**CHALLENGE:**
Do these statements agree with the season summary below? For each, answer yes or no and quote the words from the summary that decide it.
1. Nickelodeon ordered the third season before it began airing.
2. At the start of the season, the turtles recover at Casey Jones's home.
3. Once freed from Shredder's control, Karai stays with the turtles.

**EXCERPT:**
'''
The third season of Teenage Mutant Ninja Turtles began airing on Nickelodeon on October 3, 2014. On February 26, 2013, Nickelodeon ordered a third season of Teenage Mutant Ninja Turtles.

The third season tells the story of the Turtles, April O'Neil and Casey Jones, who are required to abandon their lair in the New York City sewers to Northampton, Massachusetts, to their eventual return home and driving out the Kraang and undo their hold on the hundreds of mutated humans.

Plot
In the first half of the third season, after the events of previous season, the turtles are recuperating at O'Neil's farmhouse. While dealing with multiple mutants, they also find a Kraang clone in the likeness of April's mother, leading them to realize that she possesses psychological abilities because the Kraang experimented on her mother when she was pregnant. They eventually return to New York and save Splinter who has become mindless and bring him back. They team up with the Mighty Mutanimals (Slash, Leatherhead, Dr. Rockwell, and Pigeon Pete) and save the Humans and New York from the Kraang.

The second half of the season focuses on the turtles and the Shredder trying to bring Karai back, the latter succeeds and creates a brain worm to control her, the turtles and Splinter eventually free her from Shredder's control but she is lost again.
'''
**RECORDS SHOWN:**
'''
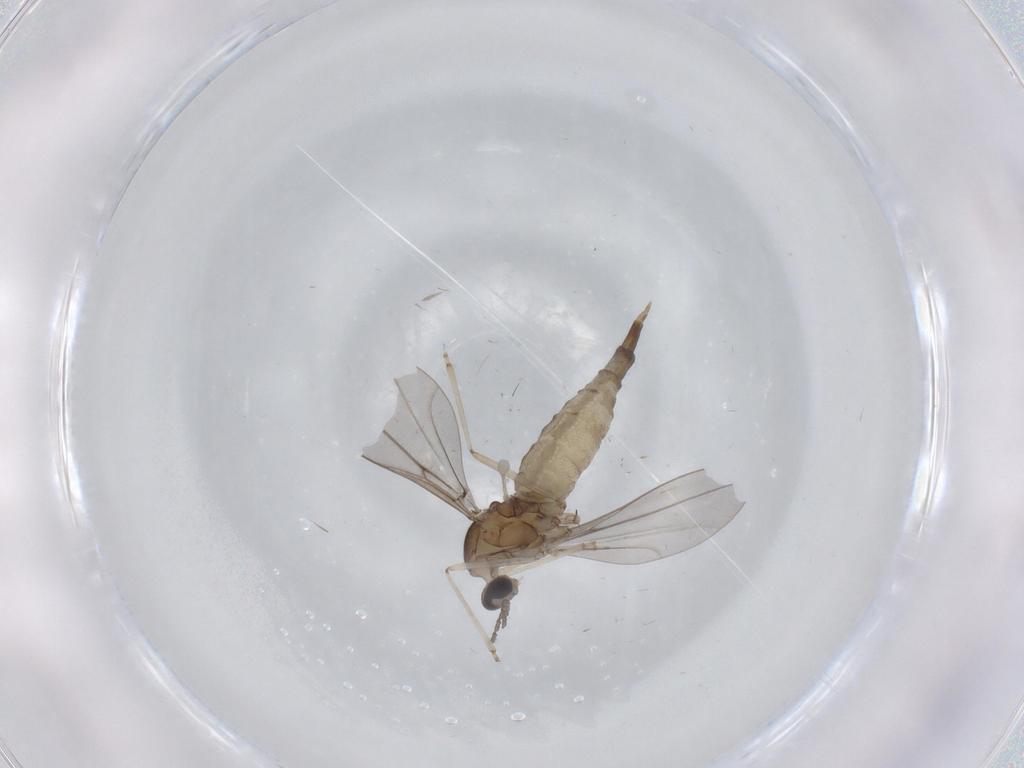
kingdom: Animalia
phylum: Arthropoda
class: Insecta
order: Diptera
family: Cecidomyiidae
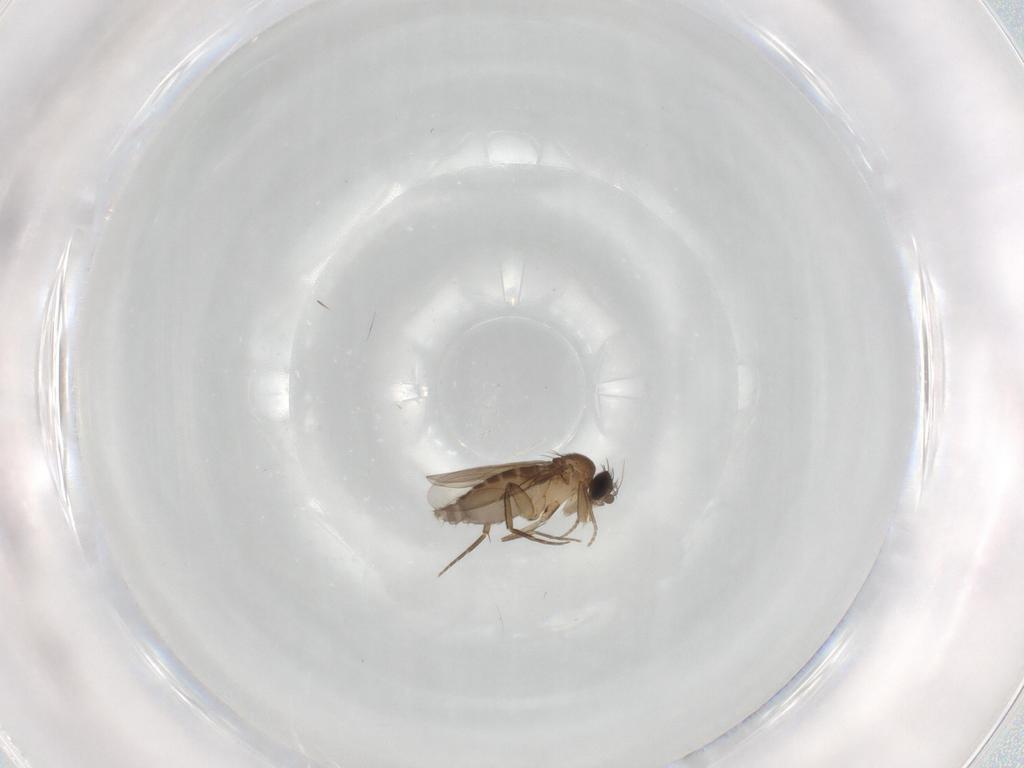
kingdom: Animalia
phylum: Arthropoda
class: Insecta
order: Diptera
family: Phoridae
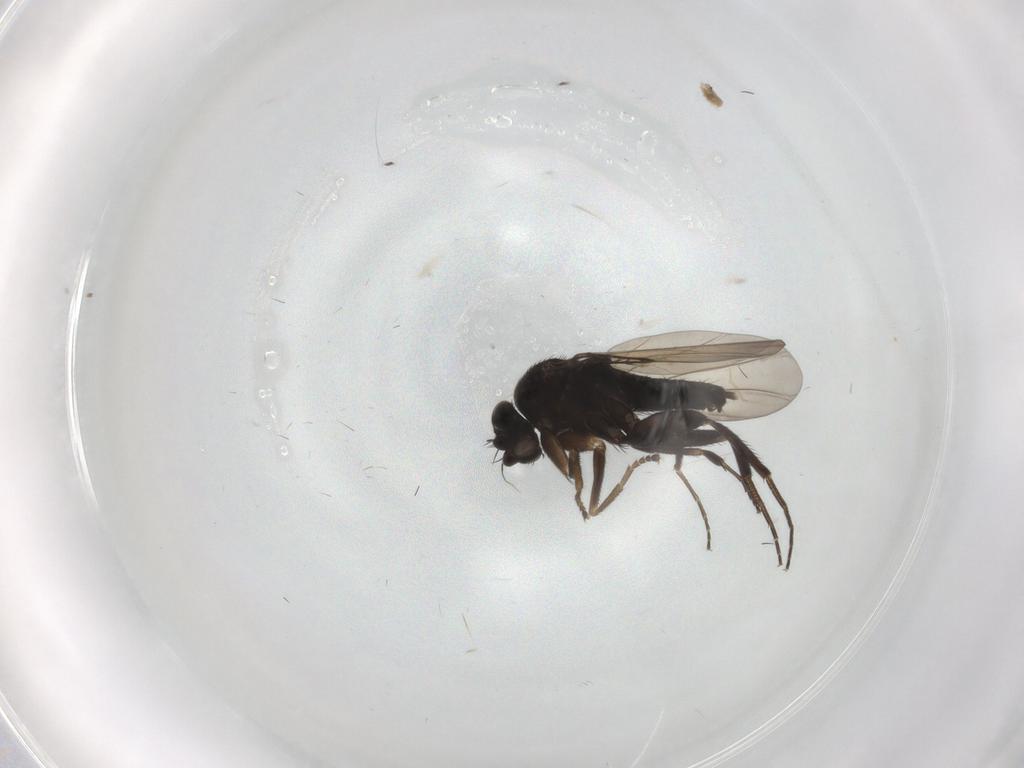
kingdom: Animalia
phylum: Arthropoda
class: Insecta
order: Diptera
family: Phoridae
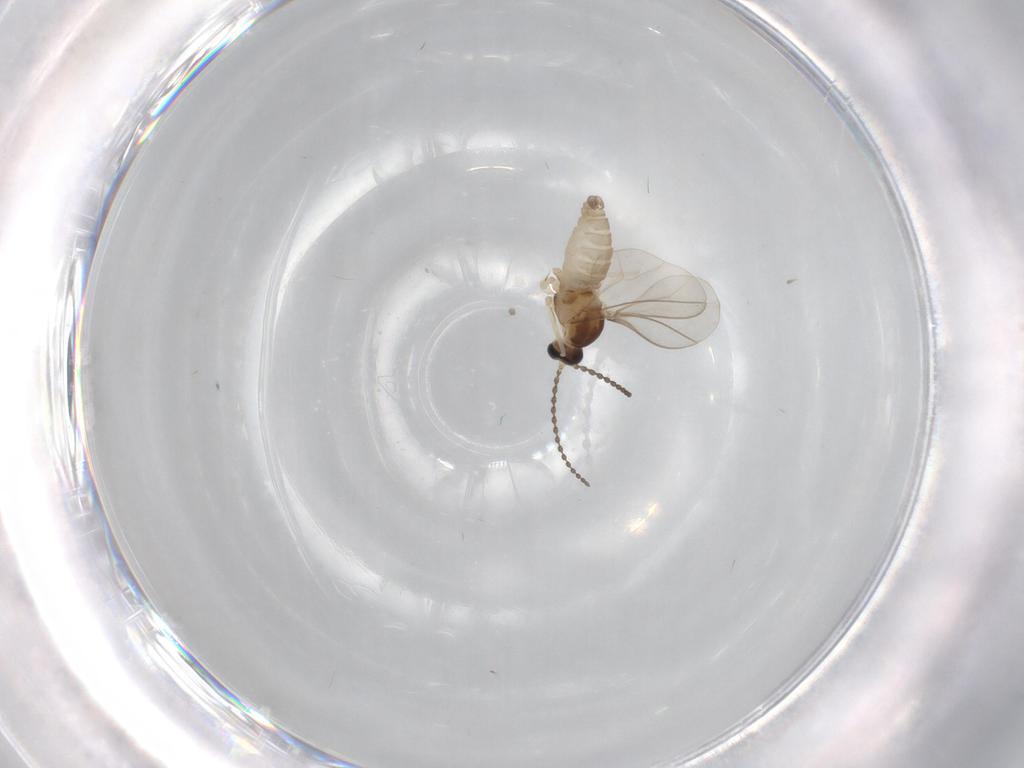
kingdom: Animalia
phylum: Arthropoda
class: Insecta
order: Diptera
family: Cecidomyiidae
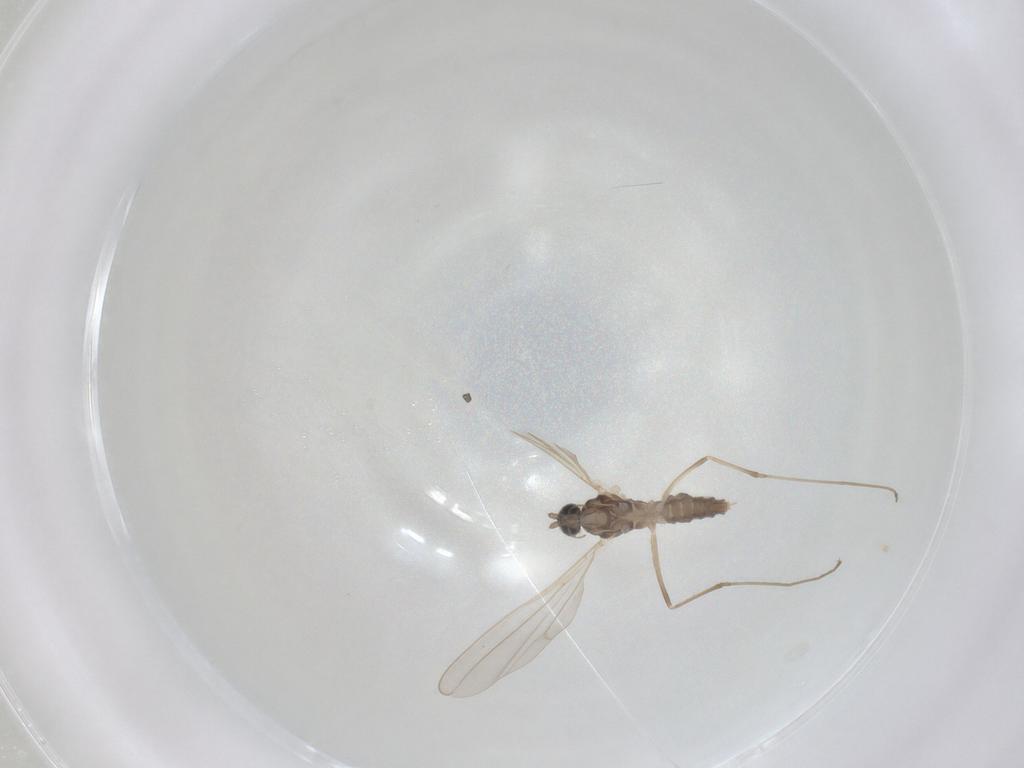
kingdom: Animalia
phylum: Arthropoda
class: Insecta
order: Diptera
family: Cecidomyiidae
'''
**SOLUTION TO THIS TASK:**
1. Yes: "On February 26, 2013, Nickelodeon ordered a third season" and "began airing on Nickelodeon on October 3, 2014."
2. No: "the turtles are recuperating at O'Neil's farmhouse."
3. No: "the turtles and Splinter eventually free her from Shredder's control but she is lost again."